Les œufs des libellules glissent dans les substrats aquatiques. Les prolarves subissent jusqu’à douze mues en quelques semaines à cinq ans avant de devenir des larves carnivores donc chasseuses qui capturent leurs proies avec leur lèvre inférieure qui est très agrandie et qui peut être projetée. Cette lèvre s'appelle le masque et c'est une arme redoutable. Les vers de vase, les petits poissons affaiblis, ainsi que d'autres insectes font partie de son régime alimentaire. On peut reconnaître les larves des anisoptères et des zygoptères. La forme générale est très allongée chez les zygoptères (demoiselles) avec trois lamelles en terminaison de l'abdomen qui permettent la respiration. Les larves d'anisoptères sont plus larges et plus courtes, elles sont aussi souvent plus grosses car les adultes sont souvent de plus grande taille.
Les larves de libellules ne subissent pas de métamorphose totale mais elles se transforment régulièrement. Les ailes se développent dans des fourreaux alaires qui recouvrent presque la totalité de l'abdomen. Lors de la dernière mue, la larve monte sur des roseaux ou sur des végétaux du bord de l'eau. En peu de temps, la peau s'ouvre au sommet du thorax, et la libellule adulte sort. L’imago émerge sur un support dur et laisse une exuvie. L’insecte sèche en plusieurs minutes et reste très vulnérable avant de pouvoir s’envoler. La demoiselle gracieuse et colorée s'envolera en quelques minutes ou en quelques heures pour les anisoptères. Une libellule immature n’a pas encore acquis les caractères spécifiques d'un adulte. L’évolution des couleurs, l'apparition ou l'accentuation de motifs colorés permet de caractériser un sujet sexuellement mûr.
Les prédateurs naturels des libellules sont certains oiseaux insectivores comme le gobe-mouche gris, le guêpier d’Europe ou le faucon hobereau. Les araignées tisseuses de toiles comme les épeires, les capturent bien souvent. Les odonates peuvent vivre de dix jours à plusieurs mois d’avril à octobre dans le monde aérien.

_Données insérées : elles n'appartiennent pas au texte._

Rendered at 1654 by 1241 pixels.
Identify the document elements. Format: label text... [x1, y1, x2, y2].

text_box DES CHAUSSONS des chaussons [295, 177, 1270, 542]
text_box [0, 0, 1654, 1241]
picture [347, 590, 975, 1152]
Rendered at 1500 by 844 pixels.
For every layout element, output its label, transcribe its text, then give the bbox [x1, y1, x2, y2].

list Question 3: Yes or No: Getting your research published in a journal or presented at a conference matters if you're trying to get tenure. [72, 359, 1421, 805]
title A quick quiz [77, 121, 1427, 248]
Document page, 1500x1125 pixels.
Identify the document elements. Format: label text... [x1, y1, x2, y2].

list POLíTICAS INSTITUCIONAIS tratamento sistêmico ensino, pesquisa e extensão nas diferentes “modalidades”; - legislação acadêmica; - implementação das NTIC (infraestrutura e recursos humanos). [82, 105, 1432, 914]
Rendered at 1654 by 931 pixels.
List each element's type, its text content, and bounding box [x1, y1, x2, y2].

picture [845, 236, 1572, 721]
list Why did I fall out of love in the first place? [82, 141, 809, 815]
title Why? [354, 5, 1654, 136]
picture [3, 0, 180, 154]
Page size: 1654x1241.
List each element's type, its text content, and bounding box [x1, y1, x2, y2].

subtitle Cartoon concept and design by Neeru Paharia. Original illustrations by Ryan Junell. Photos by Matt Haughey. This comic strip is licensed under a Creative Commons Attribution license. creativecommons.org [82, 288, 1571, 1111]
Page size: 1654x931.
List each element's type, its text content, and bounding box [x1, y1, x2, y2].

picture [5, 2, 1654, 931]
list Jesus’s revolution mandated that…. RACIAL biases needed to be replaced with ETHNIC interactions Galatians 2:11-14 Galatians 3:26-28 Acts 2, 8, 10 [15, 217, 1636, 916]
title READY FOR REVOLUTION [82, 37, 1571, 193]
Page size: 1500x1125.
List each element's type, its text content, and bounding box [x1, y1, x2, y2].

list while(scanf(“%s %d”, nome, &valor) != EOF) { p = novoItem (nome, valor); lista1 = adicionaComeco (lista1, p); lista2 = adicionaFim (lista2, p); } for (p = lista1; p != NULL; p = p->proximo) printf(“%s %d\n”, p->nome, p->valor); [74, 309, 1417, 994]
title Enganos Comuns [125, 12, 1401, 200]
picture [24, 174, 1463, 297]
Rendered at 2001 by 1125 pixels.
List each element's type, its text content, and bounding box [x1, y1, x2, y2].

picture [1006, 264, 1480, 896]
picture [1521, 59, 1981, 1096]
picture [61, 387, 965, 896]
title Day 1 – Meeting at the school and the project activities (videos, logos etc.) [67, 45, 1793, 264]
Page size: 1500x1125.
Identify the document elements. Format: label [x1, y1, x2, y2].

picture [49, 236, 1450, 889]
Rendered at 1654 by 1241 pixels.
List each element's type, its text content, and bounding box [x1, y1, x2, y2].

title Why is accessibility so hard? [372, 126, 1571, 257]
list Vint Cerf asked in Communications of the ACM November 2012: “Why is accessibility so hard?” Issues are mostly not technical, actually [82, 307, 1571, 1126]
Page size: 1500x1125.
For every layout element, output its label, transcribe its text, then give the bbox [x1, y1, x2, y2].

Les odonates sont des chasseuses très habiles. Leur vol est extraordinaire de rapidité et de virtuosité, elles sont capables de planer, d’effectuer : un virage sur l’aile, un vol stationnaire, une marche arrière, ou une montée verticale pour capturer une mouche. Quatre vingt dix espèces peuplent la France. Leur présence au bord de l’eau signe la bonne santé des rivières. Les populations d’odonate sont menacées par la disparition de leurs proies aquatiques et volantes liée à l’eutrophisation, à la pollution des cours d’eau et à l’assèchement des zones humides. Les insecticides, les pesticides, les lessives, les métaux lourds, les hydrocarbures font de véritables ravages dans les populations d’odonates. Celles-ci étant placées haut dans les chaînes alimentaires bio magnifient ces polluants en les intégrants dans leurs structures. Les odonates sont de véritables bioindicateurs des écosystèmes aquatiques. Elles illustrent une biodiversité importante.
Le réchauffement climatique favorise la migration des espèces du sud vers les territoires du nord envahissant des niches écologiques occupées par des espèces locales. De nouveaux équilibres ou de nouvelles compétitions se forment pour sculpter des populations mixtes.